Generating accurate descriptions of human actions in videos remains a challenging task for video captioning models. Existing approaches often struggle to capture fine-grained motion details, resulting in vague or semantically inconsistent captions. In this work, we introduce the Motion-Augmented Caption Model (M-ACM), a novel generative framework that enhances caption quality by incorporating motion-aware decoding. At its core, M-ACM leverages motion representations derived from human mesh recovery to explicitly highlight human body dynamics, thereby reducing hallucinations and improving both semantic fidelity and spatial alignment in the generated captions. To support research in this area, we present the Human Motion Insight (HMI) Dataset, comprising 115K video-description pairs focused on human movement, along with HMI-Bench, a dedicated benchmark for evaluating motion-focused video captioning. Experimental results demonstrate that M-ACM significantly outperforms previous methods in accurately describing complex human motions and subtle temporal variations, setting a new standard for motion-centric video captioning.

Paper Structure

This paper contains 30 sections, 13 equations, 5 figures, 5 tables.

Figures (5)

  • Figure 1: Overview of our proposed M-ACM (Motion-Augmented Caption Model) framework. The system processes input videos through dual pathways: a standard visual pathway (top) and a motion-specialized pathway (bottom). The visual pathway extracts general visual features via a frozen vision encoder, while the motion pathway uses ViTPose-based xu2022vitpose frame sampling and human mesh recovery to generate precise motion representations. Both representations are projected into a common embedding space through trainable projection alignment modules. Our key innovation, Motion Synergetic Decoding (MSD), addresses hallucination issues by comparing logit distributions from both pathways.
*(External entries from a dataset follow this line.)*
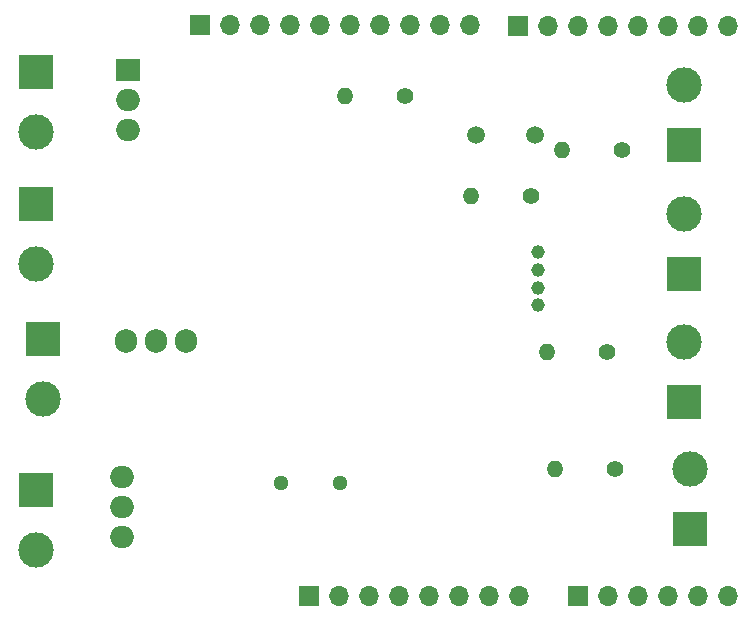
<source format=gbl>
%TF.GenerationSoftware,KiCad,Pcbnew,(6.0.2)*%
%TF.CreationDate,2024-04-01T14:50:51-05:00*%
%TF.ProjectId,Security_Mat,53656375-7269-4747-995f-4d61742e6b69,rev?*%
%TF.SameCoordinates,Original*%
%TF.FileFunction,Copper,L2,Bot*%
%TF.FilePolarity,Positive*%
%FSLAX46Y46*%
G04 Gerber Fmt 4.6, Leading zero omitted, Abs format (unit mm)*
G04 Created by KiCad (PCBNEW (6.0.2)) date 2024-04-01 14:50:51*
%MOMM*%
%LPD*%
G01*
G04 APERTURE LIST*
%TA.AperFunction,ComponentPad*%
%ADD10C,1.400000*%
%TD*%
%TA.AperFunction,ComponentPad*%
%ADD11O,1.400000X1.400000*%
%TD*%
%TA.AperFunction,ComponentPad*%
%ADD12R,3.000000X3.000000*%
%TD*%
%TA.AperFunction,ComponentPad*%
%ADD13C,3.000000*%
%TD*%
%TA.AperFunction,ComponentPad*%
%ADD14R,1.700000X1.700000*%
%TD*%
%TA.AperFunction,ComponentPad*%
%ADD15O,1.700000X1.700000*%
%TD*%
%TA.AperFunction,ComponentPad*%
%ADD16O,2.000000X1.905000*%
%TD*%
%TA.AperFunction,ComponentPad*%
%ADD17C,1.508000*%
%TD*%
%TA.AperFunction,ComponentPad*%
%ADD18R,2.000000X1.905000*%
%TD*%
%TA.AperFunction,ComponentPad*%
%ADD19C,1.170000*%
%TD*%
%TA.AperFunction,ComponentPad*%
%ADD20C,1.280000*%
%TD*%
%TA.AperFunction,ComponentPad*%
%ADD21O,1.905000X2.000000*%
%TD*%
G04 APERTURE END LIST*
D10*
%TO.P,R6,1*%
%TO.N,Net-(R6-Pad1)*%
X155067000Y-76835000D03*
D11*
%TO.P,R6,2*%
%TO.N,Net-(J7-Pad10)*%
X149987000Y-76835000D03*
%TD*%
D12*
%TO.P,J9,1,Pin_1*%
%TO.N,unconnected-(J9-Pad1)*%
X113157000Y-101727000D03*
D13*
%TO.P,J9,2,Pin_2*%
%TO.N,Net-(J5-Pad8)*%
X113157000Y-106807000D03*
%TD*%
D14*
%TO.P,J8,1,7*%
%TO.N,Net-(J8-Pad1)*%
X153990000Y-62390000D03*
D15*
%TO.P,J8,2,6*%
%TO.N,unconnected-(J8-Pad2)*%
X156530000Y-62390000D03*
%TO.P,J8,3,5*%
%TO.N,unconnected-(J8-Pad3)*%
X159070000Y-62390000D03*
%TO.P,J8,4,4*%
%TO.N,unconnected-(J8-Pad4)*%
X161610000Y-62390000D03*
%TO.P,J8,5,3*%
%TO.N,unconnected-(J8-Pad5)*%
X164150000Y-62390000D03*
%TO.P,J8,6,2*%
%TO.N,unconnected-(J8-Pad6)*%
X166690000Y-62390000D03*
%TO.P,J8,7,TX-1*%
%TO.N,unconnected-(J8-Pad7)*%
X169230000Y-62390000D03*
%TO.P,J8,8,RX-0*%
%TO.N,unconnected-(J8-Pad8)*%
X171770000Y-62390000D03*
%TD*%
D10*
%TO.P,R3,1*%
%TO.N,Net-(J2-Pad2)*%
X162814000Y-72898000D03*
D11*
%TO.P,R3,2*%
%TO.N,GND*%
X157734000Y-72898000D03*
%TD*%
D10*
%TO.P,R7,1*%
%TO.N,Net-(R7-Pad1)*%
X144399000Y-68326000D03*
D11*
%TO.P,R7,2*%
%TO.N,Net-(J7-Pad4)*%
X139319000Y-68326000D03*
%TD*%
D16*
%TO.P,Q2,1,G*%
%TO.N,Net-(J11-Pad2)*%
X120467000Y-100584000D03*
%TO.P,Q2,2,D*%
%TO.N,Net-(J7-Pad6)*%
X120467000Y-103124000D03*
%TO.P,Q2,3,S*%
%TO.N,GND*%
X120467000Y-105664000D03*
%TD*%
D12*
%TO.P,J2,1,Pin_1*%
%TO.N,/5V*%
X168021000Y-83439000D03*
D13*
%TO.P,J2,2,Pin_2*%
%TO.N,Net-(J2-Pad2)*%
X168021000Y-78359000D03*
%TD*%
D12*
%TO.P,J3,1,Pin_1*%
%TO.N,/5V*%
X168021000Y-94234000D03*
D13*
%TO.P,J3,2,Pin_2*%
%TO.N,Net-(J3-Pad2)*%
X168021000Y-89154000D03*
%TD*%
D14*
%TO.P,J7,1,SCL*%
%TO.N,unconnected-(J7-Pad1)*%
X127100000Y-62350000D03*
D15*
%TO.P,J7,2,SDA*%
%TO.N,unconnected-(J7-Pad2)*%
X129640000Y-62350000D03*
%TO.P,J7,3,AREF*%
%TO.N,unconnected-(J7-Pad3)*%
X132180000Y-62350000D03*
%TO.P,J7,4,GND*%
%TO.N,Net-(J7-Pad4)*%
X134720000Y-62350000D03*
%TO.P,J7,5,13*%
%TO.N,Net-(J7-Pad5)*%
X137260000Y-62350000D03*
%TO.P,J7,6,12*%
%TO.N,Net-(J7-Pad6)*%
X139800000Y-62350000D03*
%TO.P,J7,7,11*%
%TO.N,Net-(J7-Pad7)*%
X142340000Y-62350000D03*
%TO.P,J7,8,10*%
%TO.N,Net-(J7-Pad8)*%
X144880000Y-62350000D03*
%TO.P,J7,9,9*%
%TO.N,Net-(J7-Pad9)*%
X147420000Y-62350000D03*
%TO.P,J7,10,8*%
%TO.N,Net-(J7-Pad10)*%
X149960000Y-62350000D03*
%TD*%
D14*
%TO.P,J5,1*%
%TO.N,unconnected-(J5-Pad1)*%
X136300000Y-110700000D03*
D15*
%TO.P,J5,2,IOREF*%
%TO.N,unconnected-(J5-Pad2)*%
X138840000Y-110700000D03*
%TO.P,J5,3,RESET*%
%TO.N,unconnected-(J5-Pad3)*%
X141380000Y-110700000D03*
%TO.P,J5,4,3.3V*%
%TO.N,unconnected-(J5-Pad4)*%
X143920000Y-110700000D03*
%TO.P,J5,5,5V*%
%TO.N,/5V*%
X146460000Y-110700000D03*
%TO.P,J5,6,GND*%
%TO.N,unconnected-(J5-Pad6)*%
X149000000Y-110700000D03*
%TO.P,J5,7,GND*%
%TO.N,unconnected-(J5-Pad7)*%
X151540000Y-110700000D03*
%TO.P,J5,8,Vin*%
%TO.N,Net-(J5-Pad8)*%
X154080000Y-110700000D03*
%TD*%
D10*
%TO.P,R4,1*%
%TO.N,Net-(J3-Pad2)*%
X161544000Y-90043000D03*
D11*
%TO.P,R4,2*%
%TO.N,GND*%
X156464000Y-90043000D03*
%TD*%
D17*
%TO.P,SW1,1,A*%
%TO.N,/5V*%
X150408000Y-71628000D03*
%TO.P,SW1,2,B*%
%TO.N,Net-(J8-Pad1)*%
X155408000Y-71628000D03*
%TD*%
D18*
%TO.P,Q3,1,G*%
%TO.N,Net-(J10-Pad2)*%
X120975000Y-66167000D03*
D16*
%TO.P,Q3,2,D*%
%TO.N,Net-(J7-Pad7)*%
X120975000Y-68707000D03*
%TO.P,Q3,3,S*%
%TO.N,GND*%
X120975000Y-71247000D03*
%TD*%
D14*
%TO.P,J6,1,A0*%
%TO.N,Net-(J1-Pad2)*%
X159070000Y-110650000D03*
D15*
%TO.P,J6,2,A1*%
%TO.N,Net-(J2-Pad2)*%
X161610000Y-110650000D03*
%TO.P,J6,3,A2*%
%TO.N,Net-(J3-Pad2)*%
X164150000Y-110650000D03*
%TO.P,J6,4,A3*%
%TO.N,Net-(J4-Pad2)*%
X166690000Y-110650000D03*
%TO.P,J6,5,A4*%
%TO.N,unconnected-(J6-Pad5)*%
X169230000Y-110650000D03*
%TO.P,J6,6,A5*%
%TO.N,unconnected-(J6-Pad6)*%
X171770000Y-110650000D03*
%TD*%
D12*
%TO.P,J1,1,Pin_1*%
%TO.N,/5V*%
X168021000Y-72517000D03*
D13*
%TO.P,J1,2,Pin_2*%
%TO.N,Net-(J1-Pad2)*%
X168021000Y-67437000D03*
%TD*%
D19*
%TO.P,U1,1,RXD*%
%TO.N,Net-(R6-Pad1)*%
X155644000Y-81570000D03*
%TO.P,U1,2,TX*%
%TO.N,Net-(J7-Pad9)*%
X155644000Y-83070000D03*
%TO.P,U1,3,GND*%
%TO.N,Net-(R7-Pad1)*%
X155644000Y-84570000D03*
%TO.P,U1,4,Vcc*%
%TO.N,/5V*%
X155644000Y-86070000D03*
%TD*%
D12*
%TO.P,J10,1,Pin_1*%
%TO.N,unconnected-(J10-Pad1)*%
X113157000Y-66294000D03*
D13*
%TO.P,J10,2,Pin_2*%
%TO.N,Net-(J10-Pad2)*%
X113157000Y-71374000D03*
%TD*%
D10*
%TO.P,R5,1*%
%TO.N,Net-(J4-Pad2)*%
X162179000Y-99949000D03*
D11*
%TO.P,R5,2*%
%TO.N,GND*%
X157099000Y-99949000D03*
%TD*%
D20*
%TO.P,LS1,1*%
%TO.N,Net-(J7-Pad8)*%
X138898000Y-101092000D03*
%TO.P,LS1,2*%
%TO.N,GND*%
X133898000Y-101092000D03*
%TD*%
D12*
%TO.P,J11,1,Pin_1*%
%TO.N,unconnected-(J11-Pad1)*%
X113157000Y-77470000D03*
D13*
%TO.P,J11,2,Pin_2*%
%TO.N,Net-(J11-Pad2)*%
X113157000Y-82550000D03*
%TD*%
D12*
%TO.P,J4,1,Pin_1*%
%TO.N,/5V*%
X168529000Y-105029000D03*
D13*
%TO.P,J4,2,Pin_2*%
%TO.N,Net-(J4-Pad2)*%
X168529000Y-99949000D03*
%TD*%
D12*
%TO.P,J12,1,Pin_1*%
%TO.N,unconnected-(J12-Pad1)*%
X113792000Y-88900000D03*
D13*
%TO.P,J12,2,Pin_2*%
%TO.N,Net-(J12-Pad2)*%
X113792000Y-93980000D03*
%TD*%
D21*
%TO.P,Q1,1,G*%
%TO.N,Net-(J12-Pad2)*%
X120777000Y-89083000D03*
%TO.P,Q1,2,D*%
%TO.N,Net-(J7-Pad5)*%
X123317000Y-89083000D03*
%TO.P,Q1,3,S*%
%TO.N,GND*%
X125857000Y-89083000D03*
%TD*%
M02*

</source>
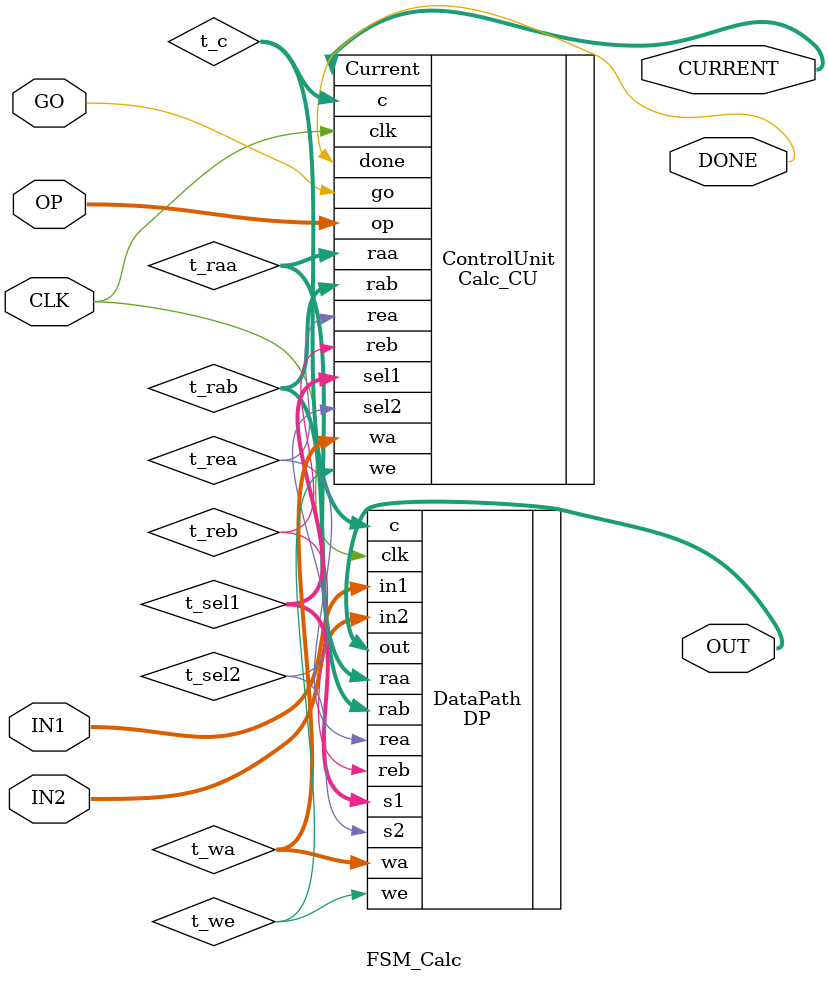
<source format=v>
`timescale 1ns / 1ps


module FSM_Calc(
input CLK, GO,
input [1:0] OP,
input [2:0] IN1,IN2,
output DONE,
output [2:0] OUT,
output [3:0] CURRENT
    );
wire t_we, t_rea, t_reb, t_sel2;
wire [1:0] t_sel1, t_wa, t_raa, t_rab, t_c;

    
Calc_CU ControlUnit(.clk(CLK),.go(GO),.op(OP),.we(t_we),.rea(t_rea),.reb(t_reb),.sel2(t_sel2),.done(DONE),.sel1(t_sel1),.wa(t_wa),.raa(t_raa),.rab(t_rab),.c(t_c),.Current(CURRENT));
DP DataPath(.in1(IN1),.in2(IN2),.s1(t_sel1),.clk(CLK),.wa(t_wa),.we(t_we),.raa(t_raa),.rea(t_rea),.rab(t_rab),.reb(t_reb),.c(t_c),.s2(t_sel2),.out(OUT)); 
endmodule

</source>
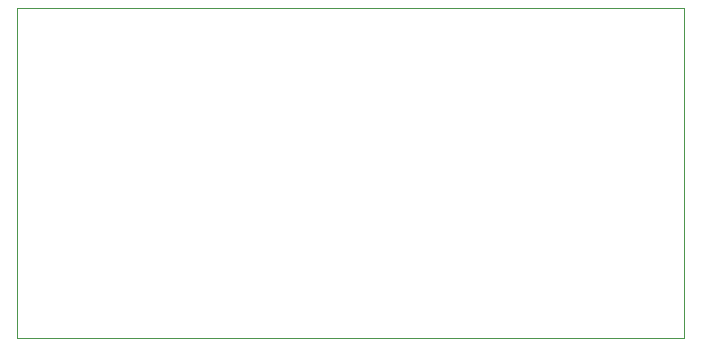
<source format=gbr>
%TF.GenerationSoftware,KiCad,Pcbnew,9.0.2*%
%TF.CreationDate,2025-11-07T15:55:13+08:00*%
%TF.ProjectId,TrlBoard,54726c42-6f61-4726-942e-6b696361645f,rev?*%
%TF.SameCoordinates,Original*%
%TF.FileFunction,Profile,NP*%
%FSLAX46Y46*%
G04 Gerber Fmt 4.6, Leading zero omitted, Abs format (unit mm)*
G04 Created by KiCad (PCBNEW 9.0.2) date 2025-11-07 15:55:13*
%MOMM*%
%LPD*%
G01*
G04 APERTURE LIST*
%TA.AperFunction,Profile*%
%ADD10C,0.050000*%
%TD*%
G04 APERTURE END LIST*
D10*
X190750000Y-85560000D02*
X190750000Y-87560000D01*
X134250000Y-87560000D02*
X134250000Y-59620000D01*
X188250000Y-59620000D02*
X134250000Y-59620000D01*
X190750000Y-87560000D02*
X134250000Y-87560000D01*
X190750000Y-59620000D02*
X190750000Y-85560000D01*
X188250000Y-59620000D02*
X190750000Y-59620000D01*
M02*

</source>
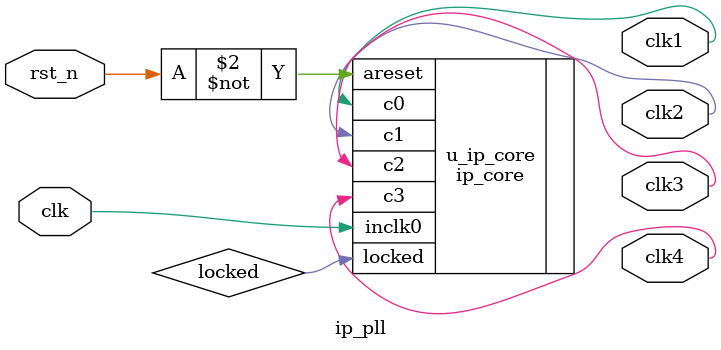
<source format=v>
module ip_pll(

    input clk,
    input rst_n,
    
    output  clk1,
    output  clk2,
    output  clk3,
    output  clk4

);

wire locked;

wire pll_rst_P = rst_n & locked;

ip_core u_ip_core(
	.areset  (~ rst_n),
	.inclk0  (clk),
	.c0      (clk1),  
	.c1      (clk2), 
	.c2      (clk3),
	.c3      (clk4),
	.locked  (locked)
    );
    
endmodule





</source>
As shown in the example, without MSD the model incorrectly identifies the basketball being handled with the "foot" (hallucination), whereas with MSD the model correctly identifies the "hand" as the body part manipulating the ball.
  • Figure 2: Performance comparison of different synergy components in our M-ACM framework. The blue bars represent accuracy scores (left y-axis), while the orange line tracks inference time in seconds (right y-axis).
  • Figure 3: The composition of QA pairs in the HMI dataset. The outer circle represents five aspects, while the inner circle shows corresponding question types for each aspect.
  • Figure 4: The process of building the HMI dataset. Top: The video processing pipeline. Initially, the public video datasets are collected for scene segmentation and cleaning. Then, DWPose yang2023effective and movement criteria are used for filtering to obtain high-quality videos. Bottom: The video annotation pipeline. Video keyframes sampled by ViTPose xu2022vitpose and the original captions are utilized for video-text collaborative annotation with GPT-4o mini. Additionally, DeepSeek-R1-Distill-Qwen-7B guo2025deepseek generates question-answer pairs based on the annotated video captions.
  • Figure 5: Performance comparison of M-ACM against other models.The radar plots illustrate our model's superior performance across standard caption metrics (left) and human motion understanding dimensions (right).